I was also perpetually exhausted. Going out to rehearsals sapped my energy and left me worn out and needing to sleep for days. I couldn’t drag myself out of bed much before ten or eleven, even on the best mornings. I’d go shopping to the supermarket and buy a small trolley load of groceries then come home and need to sleep for a couple of hours before I could put them away. That would then be me finished for the day. Going out for lunch or dinner would entail a two day recovery period.

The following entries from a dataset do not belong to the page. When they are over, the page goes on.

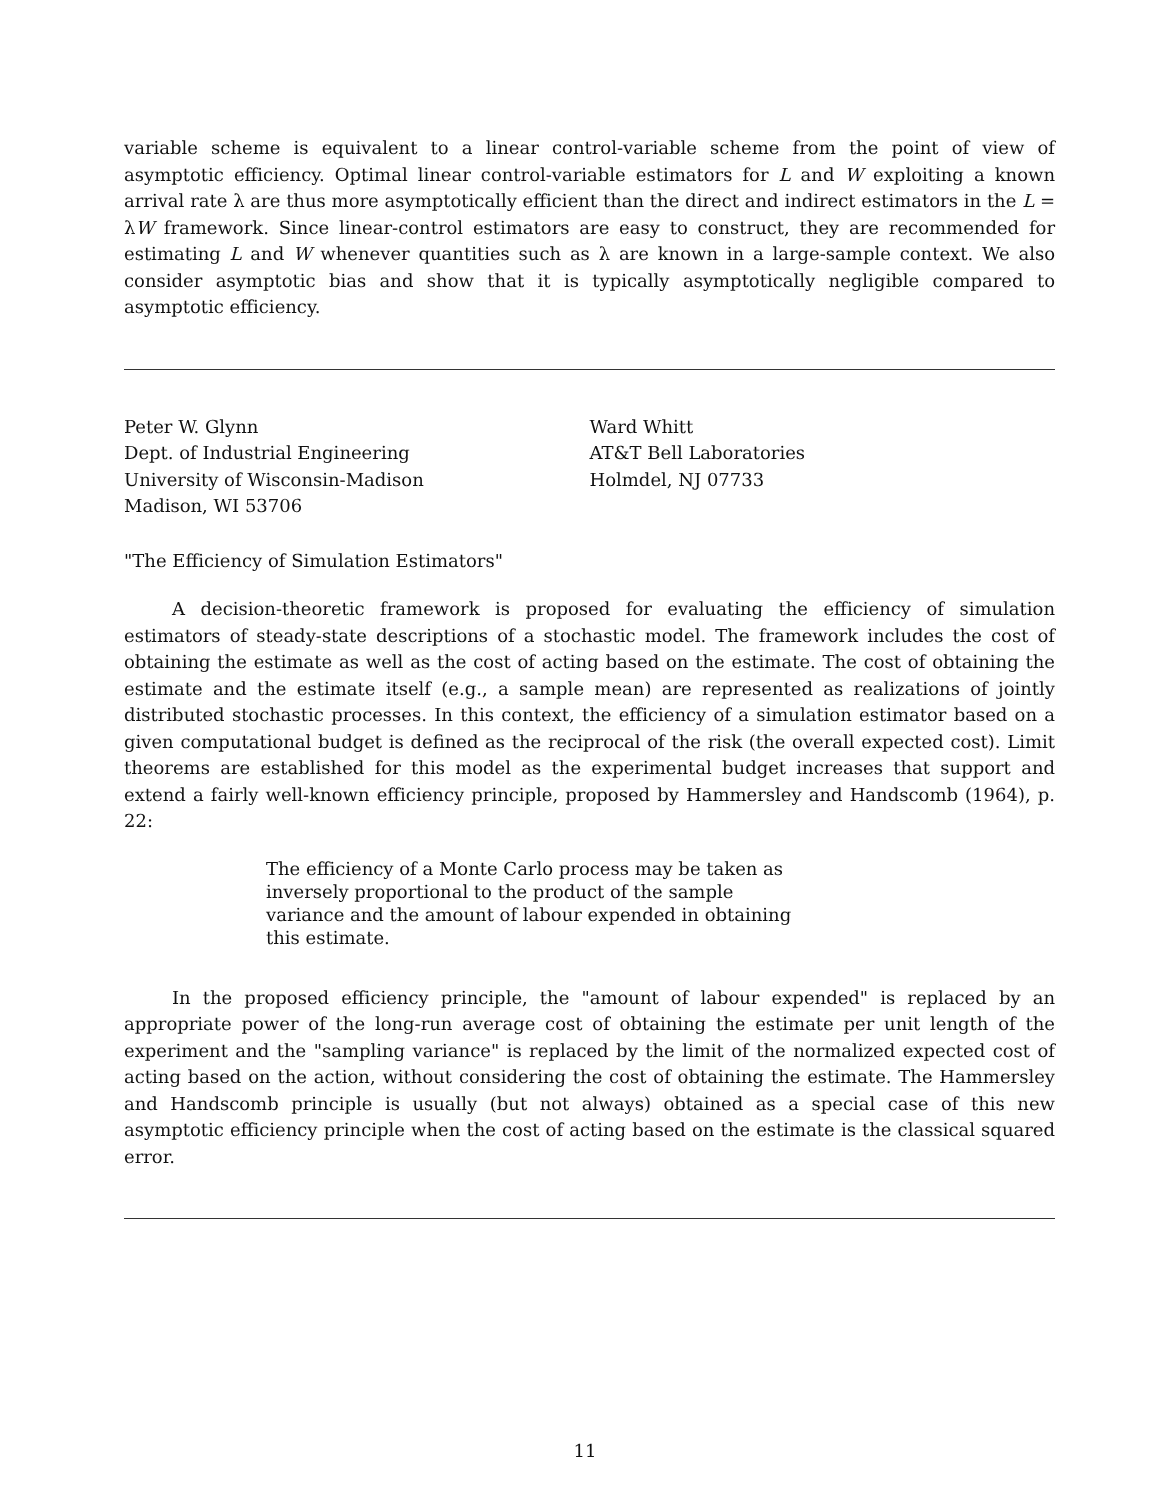variable scheme is equivalent to a linear control-variable scheme from the point of view of asymptotic efficiency. Optimal linear control-variable estimators for L and W exploiting a known arrival rate λ are thus more asymptotically efficient than the direct and indirect estimators in the L = λW framework. Since linear-control estimators are easy to construct, they are recommended for estimating L and W whenever quantities such as λ are known in a large-sample context. We also consider asymptotic bias and show that it is typically asymptotically negligible compared to asymptotic efficiency.
Peter W. Glynn
Dept. of Industrial Engineering
University of Wisconsin-Madison
Madison, WI 53706
Ward Whitt
AT&T Bell Laboratories
Holmdel, NJ 07733
"The Efficiency of Simulation Estimators"
A decision-theoretic framework is proposed for evaluating the efficiency of simulation estimators of steady-state descriptions of a stochastic model. The framework includes the cost of obtaining the estimate as well as the cost of acting based on the estimate. The cost of obtaining the estimate and the estimate itself (e.g., a sample mean) are represented as realizations of jointly distributed stochastic processes. In this context, the efficiency of a simulation estimator based on a given computational budget is defined as the reciprocal of the risk (the overall expected cost). Limit theorems are established for this model as the experimental budget increases that support and extend a fairly well-known efficiency principle, proposed by Hammersley and Handscomb (1964), p. 22:
The efficiency of a Monte Carlo process may be taken as inversely proportional to the product of the sample variance and the amount of labour expended in obtaining this estimate.
In the proposed efficiency principle, the "amount of labour expended" is replaced by an appropriate power of the long-run average cost of obtaining the estimate per unit length of the experiment and the "sampling variance" is replaced by the limit of the normalized expected cost of acting based on the action, without considering the cost of obtaining the estimate. The Hammersley and Handscomb principle is usually (but not always) obtained as a special case of this new asymptotic efficiency principle when the cost of acting based on the estimate is the classical squared error.
11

I’d had times like this before, but things were getting noticeably worse – no matter how well I ate, or how much mindfulness I practised, or what CBT tools I used, I was bone-numbingly exhausted whenever I went out.

A few people suggested chronic fatigue syndrome, but I knew that wasn’t right. I was still running, and once I’d recovered from the exhaustion I could easily do a 50K training run. Although I was really struggling at races – at the Brighton Marathon expo I’d had to take my husband with me to collect my bib as I’d been hardly able to speak to tell them my name. When other runners chatted to me during marathons I felt my legs get weaker. I got to an aid station only 30K into an ultra (no distance for me) and was unable to get a cup of tea because I had a huge panic. I sat by the side of the trail, shaking and in tears, before eventually pulling out of the race, assuming I had the flu because I felt so ill.

But the summer was approaching. I knew things would be quieter and I’d be able to catch up on sleep and get some rest. I could also pause my training schedule, chill out a bit, and I’d planned to spend much of the summer playing orchestral and chamber music and catching up with friends. I knew it would be busy and I’d be camping, but I also knew it was something I enjoyed. I’d even bought a new tent!

And so I set off with my tent, but without any idea of what was going to happen. I didn’t know then that I was only days away from something that would start to trigger a chain of events that would change my life for ever. Neither was I aware that the next few weeks and months would be an emotional rollercoaster like nothing I’d ever experienced before, and that the biggest discovery of my life was about to occur.